Sans transition, donc, et sans vous en dévoiler davantage, je vous emmène au dernier étage. Les premières oeuvres de Bernard Venet sont ici, dont les cylindres dont je vous parlais plus avant. Et puis surtout nous rencontrons le charbon, le goudron, nous laissons chahuter par le bruitage de la mine et nous perdons dans les superpositions colorées ou noircies de goudron, ici d'une toile, là de couches de carton. Le tas de charbon que vous avez pu admiré tout au début de cet article est la première sculpture de l'artiste. Toujours l'aléatoire, toujours la science physique de la gravité. Et tout cela est né d'un jour où notre homme, alors qu'il effectuait son service militaire, découvre une coulée de goudron déversée sur une falaise. Il nous l'explique lui-même :
Cette matière riche, noire et huileuse, dans un mouvement orienté vers le bas, qui obéissait aux lois si naturelles de la gravité m'apparaissait comme un modèle idéal pour mes oeuvres à venir.

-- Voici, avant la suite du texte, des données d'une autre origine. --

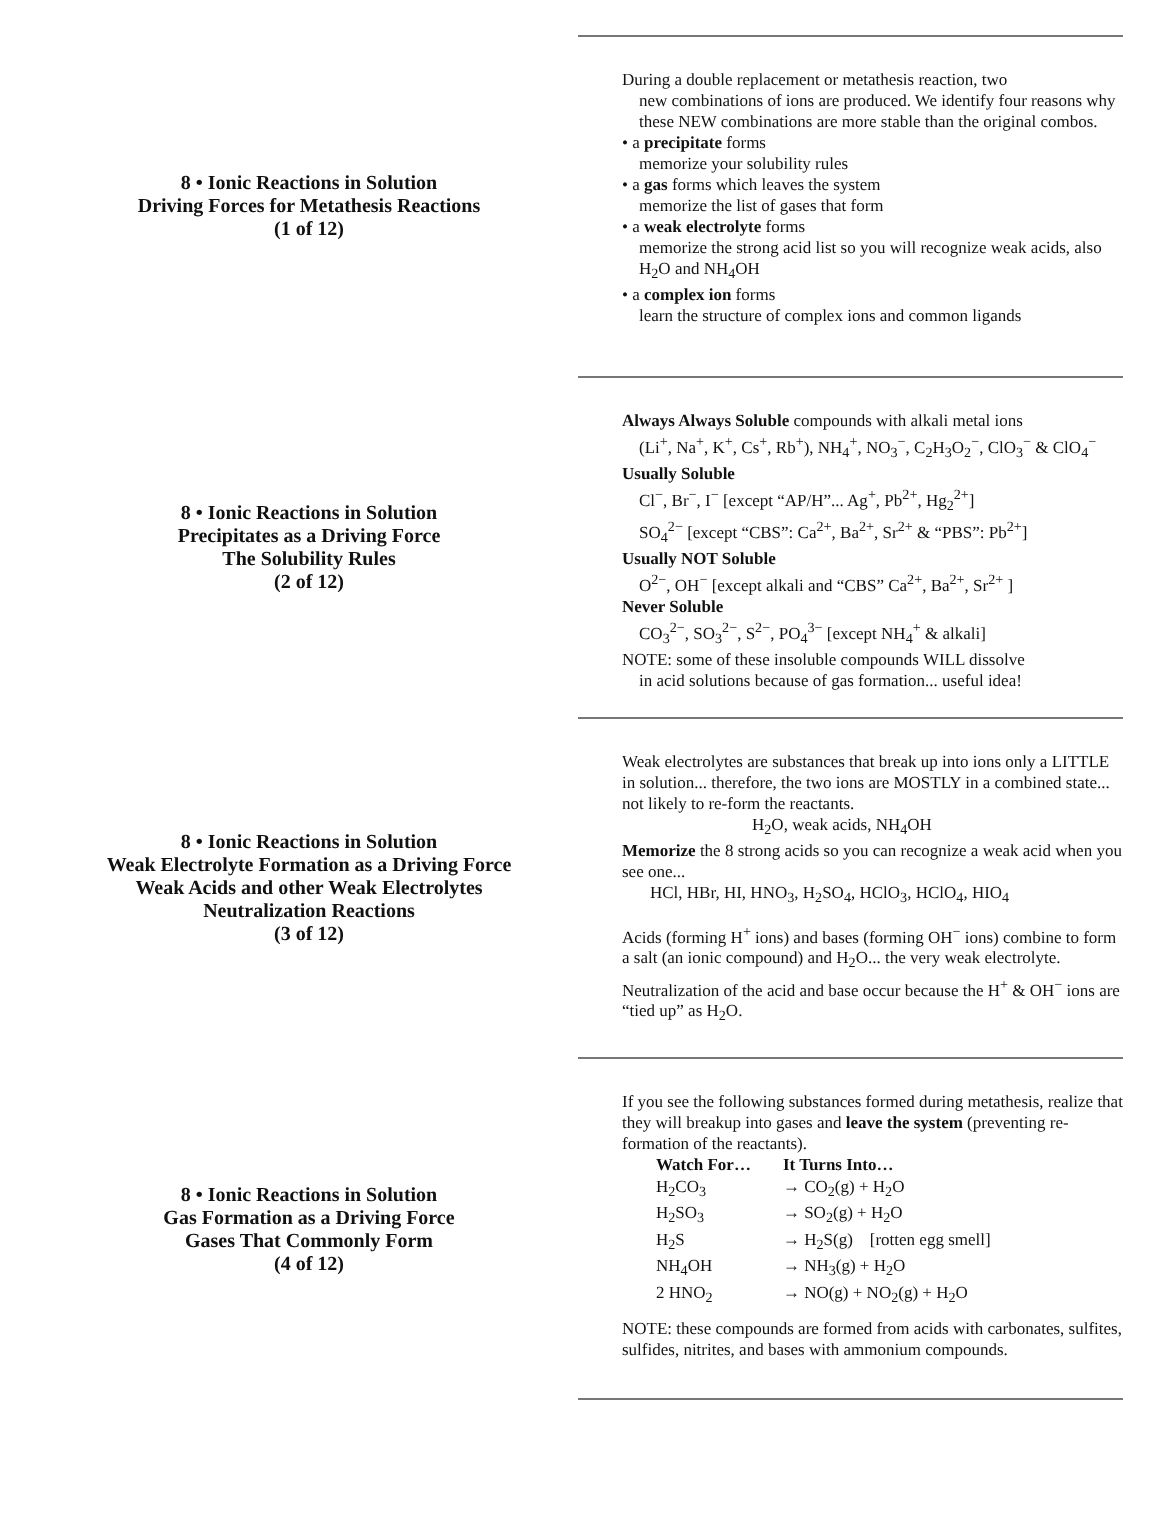8 • Ionic Reactions in Solution
Driving Forces for Metathesis Reactions
(1 of 12)
During a double replacement or metathesis reaction, two
new combinations of ions are produced. We identify four reasons why these NEW combinations are more stable than the original combos.
• a precipitate forms
memorize your solubility rules
• a gas forms which leaves the system
memorize the list of gases that form
• a weak electrolyte forms
memorize the strong acid list so you will recognize weak acids, also H<sub>2</sub>O and NH<sub>4</sub>OH
• a complex ion forms
learn the structure of complex ions and common ligands
8 • Ionic Reactions in Solution
Precipitates as a Driving Force
The Solubility Rules
(2 of 12)
Always Always Soluble compounds with alkali metal ions
(Li<sup>+</sup>, Na<sup>+</sup>, K<sup>+</sup>, Cs<sup>+</sup>, Rb<sup>+</sup>), NH<sub>4</sub><sup>+</sup>, NO<sub>3</sub><sup>−</sup>, C<sub>2</sub>H<sub>3</sub>O<sub>2</sub><sup>−</sup>, ClO<sub>3</sub><sup>−</sup> & ClO<sub>4</sub><sup>−</sup>
Usually Soluble
Cl<sup>−</sup>, Br<sup>−</sup>, I<sup>−</sup> [except “AP/H”... Ag<sup>+</sup>, Pb<sup>2+</sup>, Hg<sub>2</sub><sup>2+</sup>]
SO<sub>4</sub><sup>2−</sup> [except “CBS”: Ca<sup>2+</sup>, Ba<sup>2+</sup>, Sr<sup>2+</sup> & “PBS”: Pb<sup>2+</sup>]
Usually NOT Soluble
O<sup>2−</sup>, OH<sup>−</sup> [except alkali and “CBS” Ca<sup>2+</sup>, Ba<sup>2+</sup>, Sr<sup>2+</sup> ]
Never Soluble
CO<sub>3</sub><sup>2−</sup>, SO<sub>3</sub><sup>2−</sup>, S<sup>2−</sup>, PO<sub>4</sub><sup>3−</sup> [except NH<sub>4</sub><sup>+</sup> & alkali]
NOTE: some of these insoluble compounds WILL dissolve
in acid solutions because of gas formation... useful idea!
8 • Ionic Reactions in Solution
Weak Electrolyte Formation as a Driving Force
Weak Acids and other Weak Electrolytes
Neutralization Reactions
(3 of 12)
Weak electrolytes are substances that break up into ions only a LITTLE in solution... therefore, the two ions are MOSTLY in a combined state... not likely to re-form the reactants.
H<sub>2</sub>O, weak acids, NH<sub>4</sub>OH
Memorize the 8 strong acids so you can recognize a weak acid when you see one...
HCl, HBr, HI, HNO<sub>3</sub>, H<sub>2</sub>SO<sub>4</sub>, HClO<sub>3</sub>, HClO<sub>4</sub>, HIO<sub>4</sub>
Acids (forming H<sup>+</sup> ions) and bases (forming OH<sup>−</sup> ions) combine to form a salt (an ionic compound) and H<sub>2</sub>O... the very weak electrolyte. Neutralization of the acid and base occur because the H<sup>+</sup> & OH<sup>−</sup> ions are “tied up” as H<sub>2</sub>O.
8 • Ionic Reactions in Solution
Gas Formation as a Driving Force
Gases That Commonly Form
(4 of 12)
If you see the following substances formed during metathesis, realize that they will breakup into gases and leave the system (preventing re-formation of the reactants).
| Watch For… | It Turns Into… |
| --- | --- |
| H<sub>2</sub>CO<sub>3</sub> | → CO<sub>2</sub>(g) + H<sub>2</sub>O |
| H<sub>2</sub>SO<sub>3</sub> | → SO<sub>2</sub>(g) + H<sub>2</sub>O |
| H<sub>2</sub>S | → H<sub>2</sub>S(g) [rotten egg smell] |
| NH<sub>4</sub>OH | → NH<sub>3</sub>(g) + H<sub>2</sub>O |
| 2 HNO<sub>2</sub> | → NO(g) + NO<sub>2</sub>(g) + H<sub>2</sub>O |
NOTE: these compounds are formed from acids with carbonates, sulfites, sulfides, nitrites, and bases with ammonium compounds.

Montrer un tas de charbon, pour moi, c'était montrer une sculpture qui pour la première fois dans l'histoire de l'art, n'avait pas de forme spécifique. (...) Le charbon, posé librement en tas, libérait la sculpture des a priori de la composition imposée par l'artiste.
J'aurais voulu rester des heures encore dans ce lieu, au contact de ces oeuvres. J'aurais voulu revenir le lendemain. J'aurais voulu regarder tout ce que je n'ai pas eu le temps de regarder. J'aurais voulu m'arrêter un après-midi durant devant la même oeuvre. Mais pourquoi ? Pourquoi faire ? Sans raison justement. Et sans explication à donner. J'entendais dans une émission radiophonique récemment un écrivain français séjournant à Barcelone expliquer qu'écrire était faire oeuvre de liberté. Pour apprendre à écrire il fallait apprendre à être libre. C'est peut-être le propre de toute oeuvre d'art, de tout cheminement et construction d'artiste. Bernar Venet est un artiste, il est libre. Et ce petit moment passé en compagnie de ses oeuvres nous imprègne de cette liberté. Nous sommes libérés des entraves qui nous enchaînent. Nous oublions que les cours du Nasdaq sont des cours du Nasdaq, que le dessin industriel, les formules mathématiques, le charbon, le goudron, le carton sont des dessins industriels, des formules mathématiques, du charbon, du goudron, du carton. L'histoire de l'humanité traverse des époques et se revêt de matières diverses et variées. L'homme n'en est point moins homme. Une vie est faite de petits points, et un point final arrive qui se nomme la mort.
Et Bernar Venet nous dit La vie est une permission de la mort (nom de la toile ci-dessous). Alors voilà. Vivons. Et vivons aussi souvent et aussi longtemps que possible des instants intemporels comme ceux que nous offre La Rétrospective 2019-1959. Merci à l'artiste et à Thierry Raspail.